* [EXTRACT PROVIDED]
***
3. When a Deposit Agreement providing for the specific terms of a particular
issuance of Depository Shares has been duly authorized by appropriate Corporate
Action and has been duly executed and delivered by the Company and the
Depository named in the Deposit Agreement and the terms of the shares of
Preferred Stock represented by such Depository Shares and of their issuance and
sale have been duly established in conformity with such Deposit Agreement, the
shares of Preferred Stock represented by such Depository Shares are validly
issued and delivered to the Depository under the terms of such Deposit
Agreement, the depository receipts evidencing the Depository Shares are duly
executed and authenticated in accordance with such Deposit Agreement and
delivered against payment for such Depository Shares in accordance with the
terms of the Corporate Action and as contemplated in the Registration Statement
and the applicable Prospectus Supplement, such Depository Shares will be validly
issued and such depository receipts will entitle the holders thereof to the
rights specified therein and in the Deposit Agreement.
***
* [LIST OF TASKS]
A - Using the paragraph on Depository Shares, decide whether each statement agrees with it. Answer yes or no, and quote the words of the paragraph that settle it.
(i) The Deposit Agreement must be executed and delivered by both the Company and the Depository named in it.
(ii) The shares of Preferred Stock are delivered directly to the holders of the depository receipts.
(iii) The depository receipts must be executed and authenticated in accordance with the Registration Statement.
B - Answer these questions from the paragraph on Depository Shares.
(i) By what must the Deposit Agreement be duly authorized?
(ii) What do the depository receipts evidence?
(iii) To which rights will the depository receipts entitle their holders?
C - Write the next part of the paragraph on Depository Shares, continuing after its final sentence.
***
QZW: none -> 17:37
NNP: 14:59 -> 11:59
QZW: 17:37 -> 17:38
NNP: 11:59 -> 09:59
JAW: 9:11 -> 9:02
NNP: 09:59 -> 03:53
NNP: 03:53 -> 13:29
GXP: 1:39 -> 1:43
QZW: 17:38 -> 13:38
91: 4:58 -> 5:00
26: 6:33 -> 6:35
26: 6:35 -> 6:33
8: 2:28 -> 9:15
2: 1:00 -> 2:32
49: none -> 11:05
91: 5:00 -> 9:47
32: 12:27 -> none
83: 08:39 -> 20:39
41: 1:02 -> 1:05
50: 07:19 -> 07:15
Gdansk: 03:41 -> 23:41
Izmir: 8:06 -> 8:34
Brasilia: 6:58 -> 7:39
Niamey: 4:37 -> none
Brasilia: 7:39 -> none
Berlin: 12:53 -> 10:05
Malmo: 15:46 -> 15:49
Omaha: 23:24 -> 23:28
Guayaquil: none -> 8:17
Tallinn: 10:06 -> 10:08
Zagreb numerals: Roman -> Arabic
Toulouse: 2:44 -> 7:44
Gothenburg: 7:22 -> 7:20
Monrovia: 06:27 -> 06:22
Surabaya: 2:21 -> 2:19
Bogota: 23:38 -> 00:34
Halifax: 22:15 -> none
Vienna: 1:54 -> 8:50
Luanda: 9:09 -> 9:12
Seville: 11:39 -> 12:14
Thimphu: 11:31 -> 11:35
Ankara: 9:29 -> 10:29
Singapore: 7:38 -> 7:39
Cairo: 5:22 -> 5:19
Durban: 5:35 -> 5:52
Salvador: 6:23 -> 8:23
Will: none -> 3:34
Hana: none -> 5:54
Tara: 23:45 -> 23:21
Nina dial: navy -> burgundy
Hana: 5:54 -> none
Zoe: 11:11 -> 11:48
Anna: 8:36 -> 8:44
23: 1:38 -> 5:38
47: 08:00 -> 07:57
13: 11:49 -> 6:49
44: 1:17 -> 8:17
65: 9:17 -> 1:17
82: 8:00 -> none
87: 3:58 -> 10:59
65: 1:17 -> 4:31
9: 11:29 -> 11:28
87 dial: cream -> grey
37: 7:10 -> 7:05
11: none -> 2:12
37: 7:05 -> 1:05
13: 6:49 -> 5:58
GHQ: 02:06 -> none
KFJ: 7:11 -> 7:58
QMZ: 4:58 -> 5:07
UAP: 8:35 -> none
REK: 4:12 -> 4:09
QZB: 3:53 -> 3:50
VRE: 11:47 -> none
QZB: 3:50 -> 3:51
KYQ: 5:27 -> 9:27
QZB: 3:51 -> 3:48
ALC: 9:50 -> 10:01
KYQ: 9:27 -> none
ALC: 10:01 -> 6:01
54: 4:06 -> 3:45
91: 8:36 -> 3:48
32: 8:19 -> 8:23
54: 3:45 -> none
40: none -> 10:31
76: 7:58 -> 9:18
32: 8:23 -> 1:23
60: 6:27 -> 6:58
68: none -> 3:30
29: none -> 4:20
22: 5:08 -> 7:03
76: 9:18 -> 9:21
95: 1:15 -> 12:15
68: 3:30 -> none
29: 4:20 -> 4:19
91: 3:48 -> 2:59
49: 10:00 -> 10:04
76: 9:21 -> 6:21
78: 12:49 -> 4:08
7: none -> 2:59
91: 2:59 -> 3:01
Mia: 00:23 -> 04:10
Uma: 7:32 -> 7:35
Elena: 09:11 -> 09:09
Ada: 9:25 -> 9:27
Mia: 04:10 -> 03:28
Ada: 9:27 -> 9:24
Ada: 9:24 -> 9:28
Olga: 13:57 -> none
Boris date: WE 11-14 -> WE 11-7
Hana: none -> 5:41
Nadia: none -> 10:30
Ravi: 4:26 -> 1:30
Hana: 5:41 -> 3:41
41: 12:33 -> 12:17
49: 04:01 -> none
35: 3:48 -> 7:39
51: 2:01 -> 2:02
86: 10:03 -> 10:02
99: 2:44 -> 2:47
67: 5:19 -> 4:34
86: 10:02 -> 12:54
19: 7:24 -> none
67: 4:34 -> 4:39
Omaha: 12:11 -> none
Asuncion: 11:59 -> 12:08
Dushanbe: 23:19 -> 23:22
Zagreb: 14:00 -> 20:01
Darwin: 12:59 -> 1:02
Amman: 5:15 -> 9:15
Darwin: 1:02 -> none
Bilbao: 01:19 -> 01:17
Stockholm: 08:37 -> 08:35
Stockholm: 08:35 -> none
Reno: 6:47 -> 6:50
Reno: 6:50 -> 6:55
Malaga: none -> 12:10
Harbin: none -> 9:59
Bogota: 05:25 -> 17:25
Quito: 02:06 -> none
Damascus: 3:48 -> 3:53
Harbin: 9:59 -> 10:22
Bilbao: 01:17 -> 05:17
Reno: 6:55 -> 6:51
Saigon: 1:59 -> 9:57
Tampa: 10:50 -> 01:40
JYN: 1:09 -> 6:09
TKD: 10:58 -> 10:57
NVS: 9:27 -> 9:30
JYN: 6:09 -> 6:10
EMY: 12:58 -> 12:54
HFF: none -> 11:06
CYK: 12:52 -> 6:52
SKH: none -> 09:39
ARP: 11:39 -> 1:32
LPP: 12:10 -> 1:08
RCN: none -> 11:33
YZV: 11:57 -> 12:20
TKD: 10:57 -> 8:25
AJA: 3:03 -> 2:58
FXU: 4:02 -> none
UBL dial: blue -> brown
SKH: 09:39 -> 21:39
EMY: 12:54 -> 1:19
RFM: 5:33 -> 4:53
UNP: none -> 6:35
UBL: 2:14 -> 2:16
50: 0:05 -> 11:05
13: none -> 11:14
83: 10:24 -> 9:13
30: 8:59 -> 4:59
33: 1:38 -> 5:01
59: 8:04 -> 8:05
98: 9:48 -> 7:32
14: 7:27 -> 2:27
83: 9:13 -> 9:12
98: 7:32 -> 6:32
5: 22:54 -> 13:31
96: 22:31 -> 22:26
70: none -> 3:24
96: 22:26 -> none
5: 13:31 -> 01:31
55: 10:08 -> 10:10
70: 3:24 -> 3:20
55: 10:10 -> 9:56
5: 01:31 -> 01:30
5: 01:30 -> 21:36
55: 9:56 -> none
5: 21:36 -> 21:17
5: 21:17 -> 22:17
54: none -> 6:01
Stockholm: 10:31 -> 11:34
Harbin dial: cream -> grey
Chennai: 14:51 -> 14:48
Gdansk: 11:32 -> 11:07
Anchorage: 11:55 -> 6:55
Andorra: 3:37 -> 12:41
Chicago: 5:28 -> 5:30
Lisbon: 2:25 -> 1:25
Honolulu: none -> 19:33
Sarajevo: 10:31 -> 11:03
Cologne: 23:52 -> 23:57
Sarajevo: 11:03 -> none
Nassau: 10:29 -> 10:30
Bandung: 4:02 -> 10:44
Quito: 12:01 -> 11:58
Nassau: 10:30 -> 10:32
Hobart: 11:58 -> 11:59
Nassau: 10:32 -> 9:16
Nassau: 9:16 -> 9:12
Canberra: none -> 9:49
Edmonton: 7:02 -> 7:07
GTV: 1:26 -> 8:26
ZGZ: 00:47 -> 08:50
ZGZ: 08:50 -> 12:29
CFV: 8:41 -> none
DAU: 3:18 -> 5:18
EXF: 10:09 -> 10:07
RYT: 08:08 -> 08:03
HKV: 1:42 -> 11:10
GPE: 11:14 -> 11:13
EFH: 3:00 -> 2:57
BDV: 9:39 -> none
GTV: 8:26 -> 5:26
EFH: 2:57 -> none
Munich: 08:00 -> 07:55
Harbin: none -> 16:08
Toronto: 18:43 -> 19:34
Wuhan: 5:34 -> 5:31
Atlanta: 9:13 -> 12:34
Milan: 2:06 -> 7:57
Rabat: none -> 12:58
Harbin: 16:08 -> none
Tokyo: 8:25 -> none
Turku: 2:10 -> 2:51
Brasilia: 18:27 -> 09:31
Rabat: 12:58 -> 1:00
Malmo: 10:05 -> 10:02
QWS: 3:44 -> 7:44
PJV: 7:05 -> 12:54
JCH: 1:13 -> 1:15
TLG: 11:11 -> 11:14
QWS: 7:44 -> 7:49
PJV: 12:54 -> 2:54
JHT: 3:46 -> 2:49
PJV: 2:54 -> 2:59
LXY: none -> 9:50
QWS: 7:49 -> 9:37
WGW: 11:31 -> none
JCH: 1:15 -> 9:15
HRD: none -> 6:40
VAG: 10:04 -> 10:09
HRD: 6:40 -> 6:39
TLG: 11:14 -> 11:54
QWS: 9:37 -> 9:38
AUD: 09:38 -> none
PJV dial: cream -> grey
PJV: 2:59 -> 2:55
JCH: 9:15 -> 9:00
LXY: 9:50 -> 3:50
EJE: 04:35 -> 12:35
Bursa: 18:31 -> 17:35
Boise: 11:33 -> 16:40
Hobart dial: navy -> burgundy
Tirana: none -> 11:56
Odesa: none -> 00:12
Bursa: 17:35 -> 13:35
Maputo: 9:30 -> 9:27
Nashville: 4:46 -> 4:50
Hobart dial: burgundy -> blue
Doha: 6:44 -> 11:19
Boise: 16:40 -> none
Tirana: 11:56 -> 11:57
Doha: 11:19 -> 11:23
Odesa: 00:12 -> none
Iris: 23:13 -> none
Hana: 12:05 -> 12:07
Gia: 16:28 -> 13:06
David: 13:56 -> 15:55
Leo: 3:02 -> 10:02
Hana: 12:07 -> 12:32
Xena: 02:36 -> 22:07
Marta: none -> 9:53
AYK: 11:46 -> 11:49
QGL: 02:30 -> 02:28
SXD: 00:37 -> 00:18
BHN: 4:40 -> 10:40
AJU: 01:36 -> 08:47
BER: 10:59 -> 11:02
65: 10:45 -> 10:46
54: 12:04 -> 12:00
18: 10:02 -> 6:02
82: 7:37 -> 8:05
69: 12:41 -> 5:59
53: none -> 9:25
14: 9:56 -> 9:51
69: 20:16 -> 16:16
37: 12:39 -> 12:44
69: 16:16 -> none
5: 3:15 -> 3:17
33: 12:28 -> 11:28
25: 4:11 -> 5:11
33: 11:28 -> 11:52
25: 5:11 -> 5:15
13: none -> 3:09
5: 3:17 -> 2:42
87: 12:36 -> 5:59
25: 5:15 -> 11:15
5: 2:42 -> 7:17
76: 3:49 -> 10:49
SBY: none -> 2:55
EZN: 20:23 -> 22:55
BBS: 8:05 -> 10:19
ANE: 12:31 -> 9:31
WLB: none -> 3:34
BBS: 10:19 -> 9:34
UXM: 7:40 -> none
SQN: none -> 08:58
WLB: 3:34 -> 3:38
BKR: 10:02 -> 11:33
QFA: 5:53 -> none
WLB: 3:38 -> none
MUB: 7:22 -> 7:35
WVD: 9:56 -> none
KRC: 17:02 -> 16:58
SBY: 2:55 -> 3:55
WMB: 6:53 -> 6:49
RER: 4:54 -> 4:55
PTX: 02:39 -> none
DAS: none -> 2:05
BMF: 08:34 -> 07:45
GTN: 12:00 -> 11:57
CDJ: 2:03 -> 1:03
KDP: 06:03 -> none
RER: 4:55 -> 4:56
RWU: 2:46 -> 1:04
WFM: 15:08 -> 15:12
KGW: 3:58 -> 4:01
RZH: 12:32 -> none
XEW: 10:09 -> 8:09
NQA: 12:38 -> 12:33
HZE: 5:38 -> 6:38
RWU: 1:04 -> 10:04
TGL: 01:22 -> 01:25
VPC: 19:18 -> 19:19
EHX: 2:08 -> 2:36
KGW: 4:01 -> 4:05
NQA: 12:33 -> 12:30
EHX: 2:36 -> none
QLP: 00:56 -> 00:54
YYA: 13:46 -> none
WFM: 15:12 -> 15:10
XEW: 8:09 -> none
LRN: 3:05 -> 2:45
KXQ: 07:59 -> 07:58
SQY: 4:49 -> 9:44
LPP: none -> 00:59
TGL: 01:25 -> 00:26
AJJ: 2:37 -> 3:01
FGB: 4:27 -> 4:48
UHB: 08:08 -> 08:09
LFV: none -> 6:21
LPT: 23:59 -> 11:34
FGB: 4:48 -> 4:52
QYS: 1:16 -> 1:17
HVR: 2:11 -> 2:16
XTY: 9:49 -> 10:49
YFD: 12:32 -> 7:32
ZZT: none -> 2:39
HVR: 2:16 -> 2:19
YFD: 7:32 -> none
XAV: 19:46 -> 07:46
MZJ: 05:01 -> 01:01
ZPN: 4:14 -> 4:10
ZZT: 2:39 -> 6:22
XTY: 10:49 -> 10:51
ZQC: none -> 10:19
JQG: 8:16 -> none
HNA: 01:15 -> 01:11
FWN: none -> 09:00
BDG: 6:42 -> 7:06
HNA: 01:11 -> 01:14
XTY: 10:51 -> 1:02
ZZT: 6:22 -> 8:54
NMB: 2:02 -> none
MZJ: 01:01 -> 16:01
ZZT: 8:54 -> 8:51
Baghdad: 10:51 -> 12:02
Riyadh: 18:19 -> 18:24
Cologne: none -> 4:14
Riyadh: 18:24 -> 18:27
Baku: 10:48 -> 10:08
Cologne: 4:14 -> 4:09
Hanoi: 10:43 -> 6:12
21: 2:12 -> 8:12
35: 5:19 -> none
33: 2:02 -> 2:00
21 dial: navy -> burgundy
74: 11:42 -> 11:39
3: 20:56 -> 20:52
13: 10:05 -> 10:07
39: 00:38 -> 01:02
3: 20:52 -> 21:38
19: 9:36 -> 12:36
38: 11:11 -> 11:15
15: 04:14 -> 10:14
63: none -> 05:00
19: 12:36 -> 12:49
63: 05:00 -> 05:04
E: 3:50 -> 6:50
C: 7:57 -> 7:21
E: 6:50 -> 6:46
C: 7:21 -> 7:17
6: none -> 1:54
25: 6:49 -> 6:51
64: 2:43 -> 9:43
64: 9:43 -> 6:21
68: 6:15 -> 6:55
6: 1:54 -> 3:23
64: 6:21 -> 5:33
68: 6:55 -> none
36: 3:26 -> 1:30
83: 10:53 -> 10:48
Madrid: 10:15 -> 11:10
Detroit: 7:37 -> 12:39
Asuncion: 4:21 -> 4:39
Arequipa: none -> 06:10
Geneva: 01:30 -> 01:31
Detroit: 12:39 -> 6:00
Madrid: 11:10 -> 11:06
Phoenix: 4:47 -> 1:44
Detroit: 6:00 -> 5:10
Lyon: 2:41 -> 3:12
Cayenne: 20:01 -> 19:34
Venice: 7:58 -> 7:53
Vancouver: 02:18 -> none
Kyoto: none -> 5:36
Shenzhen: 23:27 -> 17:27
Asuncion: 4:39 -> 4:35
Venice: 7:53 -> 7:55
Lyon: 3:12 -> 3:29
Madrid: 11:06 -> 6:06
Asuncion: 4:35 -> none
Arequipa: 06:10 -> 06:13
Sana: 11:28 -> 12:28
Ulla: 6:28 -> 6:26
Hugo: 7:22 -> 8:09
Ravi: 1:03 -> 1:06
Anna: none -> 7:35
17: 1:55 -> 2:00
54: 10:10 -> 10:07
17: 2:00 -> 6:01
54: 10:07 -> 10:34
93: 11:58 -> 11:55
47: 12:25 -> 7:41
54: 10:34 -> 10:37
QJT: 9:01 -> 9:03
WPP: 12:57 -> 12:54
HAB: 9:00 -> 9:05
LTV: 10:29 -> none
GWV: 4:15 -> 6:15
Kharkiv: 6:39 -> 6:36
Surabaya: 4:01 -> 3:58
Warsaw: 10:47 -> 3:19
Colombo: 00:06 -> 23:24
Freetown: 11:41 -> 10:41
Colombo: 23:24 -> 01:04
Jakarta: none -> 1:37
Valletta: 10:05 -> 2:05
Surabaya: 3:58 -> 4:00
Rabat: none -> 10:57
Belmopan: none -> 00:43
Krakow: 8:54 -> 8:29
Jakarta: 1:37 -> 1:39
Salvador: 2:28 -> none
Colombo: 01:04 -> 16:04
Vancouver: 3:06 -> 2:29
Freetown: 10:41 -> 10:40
***
* [OUTPUTS IN ORDER]
A -
(i) Yes: "duly executed and delivered by the Company and the Depository named in the Deposit Agreement"
(ii) No: "validly issued and delivered to the Depository under the terms of such Deposit Agreement"
(iii) No: "duly executed and authenticated in accordance with such Deposit Agreement"

B -
(i) Appropriate Corporate Action
(ii) The Depository Shares
(iii) The rights specified in the receipts and in the Deposit Agreement

C -
4. Upon the authorization by appropriate Corporate Action of the issuance and
sale of shares of Common Stock and upon issuance and delivery of such shares of
Common Stock against payment for such shares in accordance with the terms of the
Corporate Action and as contemplated by the Registration Statement and the
applicable Prospectus Supplement, or, if applicable, upon the exercise of any
Warrants or conversion of any Preferred Stock in accordance with their
respective terms, such shares of Common Stock will be validly issued, fully paid
and nonassessable.

5. When a Warrant Agreement providing for the specific terms of a particular
issuance of Warrants has been duly authorized by appropriate Corporate Action
and has been duly executed and delivered by the Company and the Warrant Agent
named in the Warrant Agreement, and Warrants conforming to the requirements of
the related Warrant Agreement have been duly countersigned or authenticated, as
required, by the Warrant Agent and duly executed and delivered by the Company
against payment for such Warrants in accordance with the terms of the Corporate
Action and as contemplated by the Registration Statement and the applicable
Prospectus Supplement, such Warrants will constitute valid and binding
obligations of the Company.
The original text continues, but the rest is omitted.